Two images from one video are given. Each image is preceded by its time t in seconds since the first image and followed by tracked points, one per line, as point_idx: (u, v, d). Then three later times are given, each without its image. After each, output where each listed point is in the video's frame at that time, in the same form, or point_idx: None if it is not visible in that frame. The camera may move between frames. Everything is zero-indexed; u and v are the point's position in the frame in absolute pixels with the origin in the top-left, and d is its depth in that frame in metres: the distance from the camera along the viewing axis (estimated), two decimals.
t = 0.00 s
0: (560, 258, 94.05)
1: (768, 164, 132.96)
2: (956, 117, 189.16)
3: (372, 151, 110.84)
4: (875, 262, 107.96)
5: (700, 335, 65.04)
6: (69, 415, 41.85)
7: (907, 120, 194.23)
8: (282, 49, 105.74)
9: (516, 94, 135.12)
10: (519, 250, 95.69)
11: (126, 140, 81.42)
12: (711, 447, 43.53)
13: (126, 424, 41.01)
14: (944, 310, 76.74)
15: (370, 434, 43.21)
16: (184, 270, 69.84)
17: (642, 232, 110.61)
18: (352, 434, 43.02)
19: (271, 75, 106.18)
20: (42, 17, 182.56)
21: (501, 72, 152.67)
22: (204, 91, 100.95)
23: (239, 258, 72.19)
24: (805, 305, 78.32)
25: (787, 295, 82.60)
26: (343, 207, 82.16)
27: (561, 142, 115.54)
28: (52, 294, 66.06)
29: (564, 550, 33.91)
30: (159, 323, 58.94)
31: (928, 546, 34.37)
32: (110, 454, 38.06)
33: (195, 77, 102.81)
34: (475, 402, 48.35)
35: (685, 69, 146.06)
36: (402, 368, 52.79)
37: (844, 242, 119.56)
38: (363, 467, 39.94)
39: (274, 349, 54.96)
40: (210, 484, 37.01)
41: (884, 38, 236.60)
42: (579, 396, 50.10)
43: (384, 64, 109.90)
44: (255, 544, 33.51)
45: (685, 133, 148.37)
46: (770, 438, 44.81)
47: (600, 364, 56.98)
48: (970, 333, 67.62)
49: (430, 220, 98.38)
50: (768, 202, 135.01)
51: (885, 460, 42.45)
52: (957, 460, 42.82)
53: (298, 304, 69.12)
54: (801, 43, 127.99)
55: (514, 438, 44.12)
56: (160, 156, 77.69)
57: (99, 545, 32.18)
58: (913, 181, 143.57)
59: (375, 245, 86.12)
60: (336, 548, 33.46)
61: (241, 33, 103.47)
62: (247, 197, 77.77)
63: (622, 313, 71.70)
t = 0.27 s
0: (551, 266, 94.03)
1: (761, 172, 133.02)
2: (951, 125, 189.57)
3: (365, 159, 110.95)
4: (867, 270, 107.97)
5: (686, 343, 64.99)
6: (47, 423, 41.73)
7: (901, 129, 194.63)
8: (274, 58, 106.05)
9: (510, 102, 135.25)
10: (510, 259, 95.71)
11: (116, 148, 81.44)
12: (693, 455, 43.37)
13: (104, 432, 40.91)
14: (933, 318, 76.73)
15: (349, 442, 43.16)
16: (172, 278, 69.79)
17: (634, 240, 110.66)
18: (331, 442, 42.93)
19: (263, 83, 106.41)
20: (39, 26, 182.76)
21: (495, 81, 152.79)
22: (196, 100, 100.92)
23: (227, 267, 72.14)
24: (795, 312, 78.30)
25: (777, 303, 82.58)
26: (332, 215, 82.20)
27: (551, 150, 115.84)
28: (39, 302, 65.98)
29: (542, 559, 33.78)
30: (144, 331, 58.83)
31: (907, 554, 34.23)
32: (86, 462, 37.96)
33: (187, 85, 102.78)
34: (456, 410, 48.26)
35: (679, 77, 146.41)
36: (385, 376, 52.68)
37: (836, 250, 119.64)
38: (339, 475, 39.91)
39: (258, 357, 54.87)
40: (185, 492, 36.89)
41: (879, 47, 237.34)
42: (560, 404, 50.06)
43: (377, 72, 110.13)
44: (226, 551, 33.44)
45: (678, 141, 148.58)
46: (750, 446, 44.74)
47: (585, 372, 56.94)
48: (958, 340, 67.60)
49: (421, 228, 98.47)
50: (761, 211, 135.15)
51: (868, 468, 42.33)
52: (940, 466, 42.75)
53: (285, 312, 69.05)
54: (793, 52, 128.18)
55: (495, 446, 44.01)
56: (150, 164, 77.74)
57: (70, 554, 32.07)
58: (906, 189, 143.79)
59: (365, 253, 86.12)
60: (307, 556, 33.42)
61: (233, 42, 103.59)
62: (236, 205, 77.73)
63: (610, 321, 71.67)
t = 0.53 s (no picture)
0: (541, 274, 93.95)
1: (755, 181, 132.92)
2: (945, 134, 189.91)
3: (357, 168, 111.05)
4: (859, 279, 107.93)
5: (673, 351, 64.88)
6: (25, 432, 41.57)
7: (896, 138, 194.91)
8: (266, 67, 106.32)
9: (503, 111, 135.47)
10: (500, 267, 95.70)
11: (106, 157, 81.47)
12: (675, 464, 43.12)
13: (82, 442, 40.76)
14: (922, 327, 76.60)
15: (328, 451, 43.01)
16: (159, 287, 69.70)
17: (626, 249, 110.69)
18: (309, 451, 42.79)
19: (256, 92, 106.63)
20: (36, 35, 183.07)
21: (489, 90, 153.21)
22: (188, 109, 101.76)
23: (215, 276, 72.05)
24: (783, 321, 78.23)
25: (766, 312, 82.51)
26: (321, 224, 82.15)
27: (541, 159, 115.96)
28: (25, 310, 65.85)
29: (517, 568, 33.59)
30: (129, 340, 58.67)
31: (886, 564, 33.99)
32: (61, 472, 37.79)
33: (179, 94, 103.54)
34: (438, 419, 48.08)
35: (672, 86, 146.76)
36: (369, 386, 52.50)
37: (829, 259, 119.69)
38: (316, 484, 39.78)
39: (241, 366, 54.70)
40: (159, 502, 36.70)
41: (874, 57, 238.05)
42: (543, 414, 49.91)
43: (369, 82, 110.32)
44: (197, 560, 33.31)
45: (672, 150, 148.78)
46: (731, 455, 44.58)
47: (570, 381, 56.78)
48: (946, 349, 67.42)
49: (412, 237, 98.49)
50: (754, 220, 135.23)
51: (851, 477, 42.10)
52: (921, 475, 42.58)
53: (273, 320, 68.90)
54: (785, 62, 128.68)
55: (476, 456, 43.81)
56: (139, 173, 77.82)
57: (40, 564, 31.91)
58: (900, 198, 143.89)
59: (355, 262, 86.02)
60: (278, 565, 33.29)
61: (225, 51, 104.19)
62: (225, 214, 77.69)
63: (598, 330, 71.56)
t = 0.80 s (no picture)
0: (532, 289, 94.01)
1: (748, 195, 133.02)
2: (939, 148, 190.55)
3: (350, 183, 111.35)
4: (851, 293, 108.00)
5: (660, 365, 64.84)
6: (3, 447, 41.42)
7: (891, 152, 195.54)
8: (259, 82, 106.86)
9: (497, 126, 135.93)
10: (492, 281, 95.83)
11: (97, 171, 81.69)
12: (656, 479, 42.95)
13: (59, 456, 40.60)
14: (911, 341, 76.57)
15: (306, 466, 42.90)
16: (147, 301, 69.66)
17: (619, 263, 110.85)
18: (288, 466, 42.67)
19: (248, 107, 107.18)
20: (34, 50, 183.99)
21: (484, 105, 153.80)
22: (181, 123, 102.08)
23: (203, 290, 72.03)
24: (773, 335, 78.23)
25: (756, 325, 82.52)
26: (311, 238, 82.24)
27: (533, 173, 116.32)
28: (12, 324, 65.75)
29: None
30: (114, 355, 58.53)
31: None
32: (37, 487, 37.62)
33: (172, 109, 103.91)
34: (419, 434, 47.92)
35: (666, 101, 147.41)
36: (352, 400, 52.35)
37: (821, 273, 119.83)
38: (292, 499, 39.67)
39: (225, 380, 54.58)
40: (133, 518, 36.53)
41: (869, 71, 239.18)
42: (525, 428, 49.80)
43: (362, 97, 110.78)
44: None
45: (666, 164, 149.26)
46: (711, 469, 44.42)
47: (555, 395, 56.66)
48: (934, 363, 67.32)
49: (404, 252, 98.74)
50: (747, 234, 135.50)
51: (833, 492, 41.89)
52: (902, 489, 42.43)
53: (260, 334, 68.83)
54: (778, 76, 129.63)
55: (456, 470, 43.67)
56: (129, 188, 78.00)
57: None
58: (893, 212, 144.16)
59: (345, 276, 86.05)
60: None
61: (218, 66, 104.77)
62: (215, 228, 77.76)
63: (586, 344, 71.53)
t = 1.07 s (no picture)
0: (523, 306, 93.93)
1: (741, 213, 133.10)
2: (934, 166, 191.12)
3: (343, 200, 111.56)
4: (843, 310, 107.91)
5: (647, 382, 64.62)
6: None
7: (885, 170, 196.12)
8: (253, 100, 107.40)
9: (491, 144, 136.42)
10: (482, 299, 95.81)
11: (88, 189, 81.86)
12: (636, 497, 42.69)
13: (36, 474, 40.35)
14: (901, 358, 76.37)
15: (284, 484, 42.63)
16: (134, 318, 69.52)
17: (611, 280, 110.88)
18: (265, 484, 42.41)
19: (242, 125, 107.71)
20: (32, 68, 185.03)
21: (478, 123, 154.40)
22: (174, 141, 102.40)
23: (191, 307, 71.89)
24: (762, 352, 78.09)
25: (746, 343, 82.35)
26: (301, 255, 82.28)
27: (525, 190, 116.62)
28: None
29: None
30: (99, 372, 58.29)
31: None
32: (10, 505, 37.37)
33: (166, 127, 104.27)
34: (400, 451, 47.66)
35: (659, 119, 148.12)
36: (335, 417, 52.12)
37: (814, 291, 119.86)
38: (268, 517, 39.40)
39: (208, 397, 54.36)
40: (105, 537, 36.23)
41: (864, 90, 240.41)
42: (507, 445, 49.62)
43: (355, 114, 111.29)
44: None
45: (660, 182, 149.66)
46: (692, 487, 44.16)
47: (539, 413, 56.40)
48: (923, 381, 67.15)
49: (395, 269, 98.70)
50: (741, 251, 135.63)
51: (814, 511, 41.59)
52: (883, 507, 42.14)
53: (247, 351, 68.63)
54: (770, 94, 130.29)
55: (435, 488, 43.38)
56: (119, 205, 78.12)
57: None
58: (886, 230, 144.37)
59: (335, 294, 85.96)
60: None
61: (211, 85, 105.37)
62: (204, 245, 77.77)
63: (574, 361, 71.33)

__Your task__. Reprint exactly the lines above that start at the one with "16: (184, 270, 69.84)" and end at the one with "58: (906, 189, 143.79)", keeping both and adding none.

__Answer to this task__.
16: (184, 270, 69.84)
17: (642, 232, 110.61)
18: (352, 434, 43.02)
19: (271, 75, 106.18)
20: (42, 17, 182.56)
21: (501, 72, 152.67)
22: (204, 91, 100.95)
23: (239, 258, 72.19)
24: (805, 305, 78.32)
25: (787, 295, 82.60)
26: (343, 207, 82.16)
27: (561, 142, 115.54)
28: (52, 294, 66.06)
29: (564, 550, 33.91)
30: (159, 323, 58.94)
31: (928, 546, 34.37)
32: (110, 454, 38.06)
33: (195, 77, 102.81)
34: (475, 402, 48.35)
35: (685, 69, 146.06)
36: (402, 368, 52.79)
37: (844, 242, 119.56)
38: (363, 467, 39.94)
39: (274, 349, 54.96)
40: (210, 484, 37.01)
41: (884, 38, 236.60)
42: (579, 396, 50.10)
43: (384, 64, 109.90)
44: (255, 544, 33.51)
45: (685, 133, 148.37)
46: (770, 438, 44.81)
47: (600, 364, 56.98)
48: (970, 333, 67.62)
49: (430, 220, 98.38)
50: (768, 202, 135.01)
51: (885, 460, 42.45)
52: (957, 460, 42.82)
53: (298, 304, 69.12)
54: (801, 43, 127.99)
55: (514, 438, 44.12)
56: (160, 156, 77.69)
57: (99, 545, 32.18)
58: (913, 181, 143.57)
59: (375, 245, 86.12)
60: (336, 548, 33.46)
61: (241, 33, 103.47)
62: (247, 197, 77.77)
63: (622, 313, 71.70)
t = 0.27 s
0: (551, 266, 94.03)
1: (761, 172, 133.02)
2: (951, 125, 189.57)
3: (365, 159, 110.95)
4: (867, 270, 107.97)
5: (686, 343, 64.99)
6: (47, 423, 41.73)
7: (901, 129, 194.63)
8: (274, 58, 106.05)
9: (510, 102, 135.25)
10: (510, 259, 95.71)
11: (116, 148, 81.44)
12: (693, 455, 43.37)
13: (104, 432, 40.91)
14: (933, 318, 76.73)
15: (349, 442, 43.16)
16: (172, 278, 69.79)
17: (634, 240, 110.66)
18: (331, 442, 42.93)
19: (263, 83, 106.41)
20: (39, 26, 182.76)
21: (495, 81, 152.79)
22: (196, 100, 100.92)
23: (227, 267, 72.14)
24: (795, 312, 78.30)
25: (777, 303, 82.58)
26: (332, 215, 82.20)
27: (551, 150, 115.84)
28: (39, 302, 65.98)
29: (542, 559, 33.78)
30: (144, 331, 58.83)
31: (907, 554, 34.23)
32: (86, 462, 37.96)
33: (187, 85, 102.78)
34: (456, 410, 48.26)
35: (679, 77, 146.41)
36: (385, 376, 52.68)
37: (836, 250, 119.64)
38: (339, 475, 39.91)
39: (258, 357, 54.87)
40: (185, 492, 36.89)
41: (879, 47, 237.34)
42: (560, 404, 50.06)
43: (377, 72, 110.13)
44: (226, 551, 33.44)
45: (678, 141, 148.58)
46: (750, 446, 44.74)
47: (585, 372, 56.94)
48: (958, 340, 67.60)
49: (421, 228, 98.47)
50: (761, 211, 135.15)
51: (868, 468, 42.33)
52: (940, 466, 42.75)
53: (285, 312, 69.05)
54: (793, 52, 128.18)
55: (495, 446, 44.01)
56: (150, 164, 77.74)
57: (70, 554, 32.07)
58: (906, 189, 143.79)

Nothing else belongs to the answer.